Jean Seberg's performance in this film is marvelous. It's quite a surprise to see her on screen here, especially if you are used to her pixie haircut and baby face, as witnessed in previous films such as Saint Joan and Bonjour Tristesse. In this film, she has grown into a marvelously beautiful young woman with her glowing eyes and long, blonde hair (she is especially beautiful in the first scene she has with Beatty, wearing a pretty summer dress with an attractive floral pattern). While she admittedly was frightened by her inital experiences on screen, she developed into a talented actress and she gives a very special performance here. This is the type of role that could easily slip away into parody, but Seberg is always cool and under control here, even in the one scene where she vents her anger at Beatty. Her performance is among the many high points of this film and it's not a stretch to say that the film largely succeeds because of her presence.
(It is a shame that she was not given more challenging roles such as this, as she was a gifted actress, as the French had discovered a few years earlier, when Jean-Luc Godard cast her in his film Breathless (1960). She would never have similar acting challenges again after Lilith; tired of the inconsequential roles she was given, she soured on her career and sadly, committed suicide in 1979, at the age of 40.)
The film ends on a troubling note, as Vincent must face the consequences of his actions. The film's final shot and line are memorable in summing up the subtle path this film takes in its efforts to take us into the minds not only of the mentally ill, but the so-called sane individuals (we, the viewers) as well.

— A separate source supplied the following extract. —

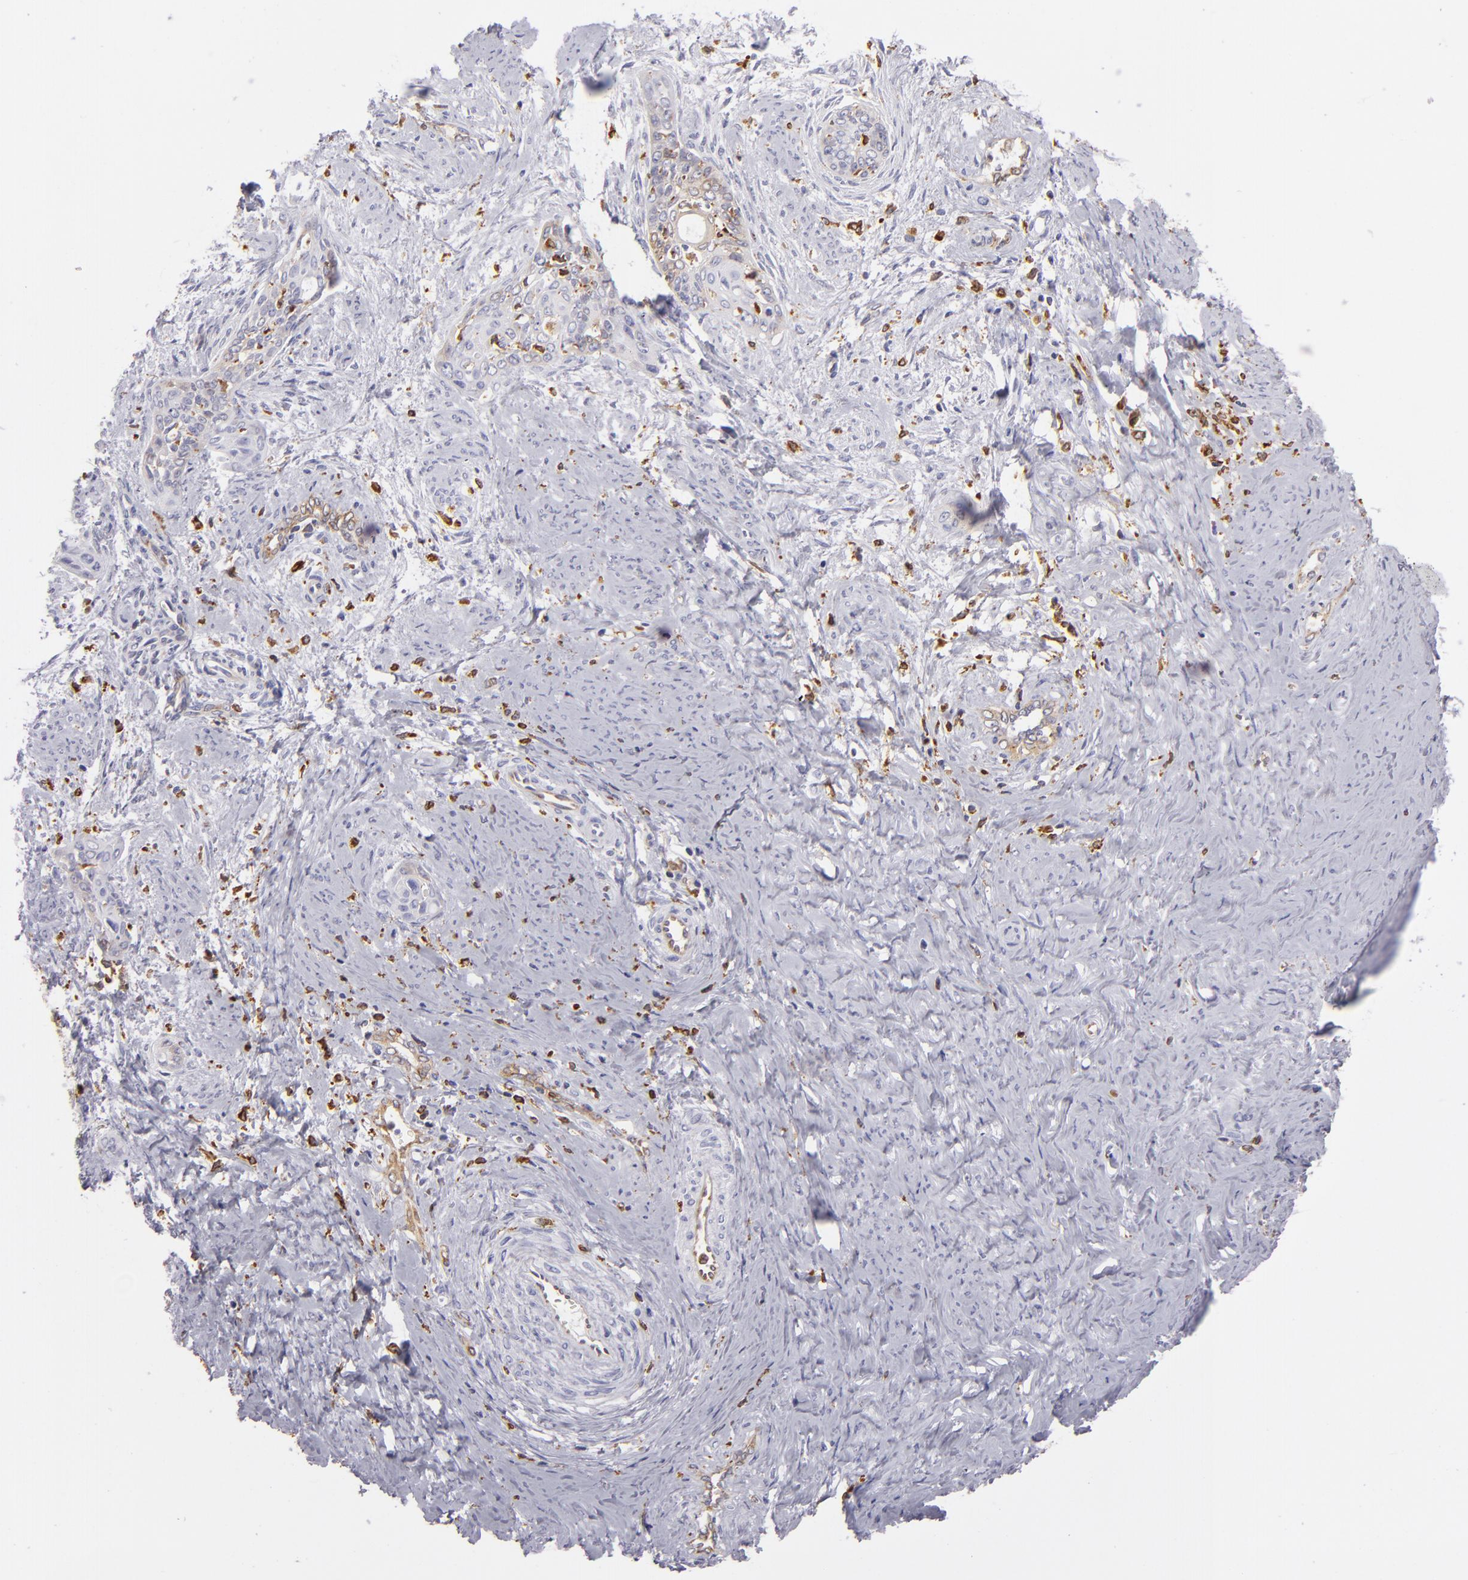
{"staining": {"intensity": "weak", "quantity": "<25%", "location": "cytoplasmic/membranous"}, "tissue": "cervical cancer", "cell_type": "Tumor cells", "image_type": "cancer", "snomed": [{"axis": "morphology", "description": "Squamous cell carcinoma, NOS"}, {"axis": "topography", "description": "Cervix"}], "caption": "High power microscopy histopathology image of an immunohistochemistry micrograph of squamous cell carcinoma (cervical), revealing no significant staining in tumor cells. Nuclei are stained in blue.", "gene": "CD74", "patient": {"sex": "female", "age": 33}}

Postscript: Lilith was the final film of Robert Rossen, who had one of the more unusual Hollywood careers. An exceptional screnwriter (The Roaring Twenties, The Sea Wolf), he turned to directing in the 1940s and became a success in both fields, most notably for All the King's Men (1949) and The Hustler (1961). Both of those films dealt with the downfall of a man and how that decline came via a woman's charms. While the downfall of Vincent in Lilith - due largely to his interaction with the title character - is not as rapid as that of Willie Stark and Eddie Felson in these other two films, it is nonetheless, just as emotionally shattering.
Final note: Rossen was twice called before the House Un-American Activities Committee, in 1951 and 1953. At his second appearance before the commmittee, he divulged more than 50 names of former or current Communists. Because of that, his name was removed from the blacklist in Hollywood and was able to continue to make films. As mentioned before, Lilith was his last film, He died in 1966.
I've often wondered why Elia Kazan, who gave the same committee names at his appearance in 1952, has been vilified by some in Hollywood for his willingness to name names, yet Rossen who did the same thing, has been spared this criticism.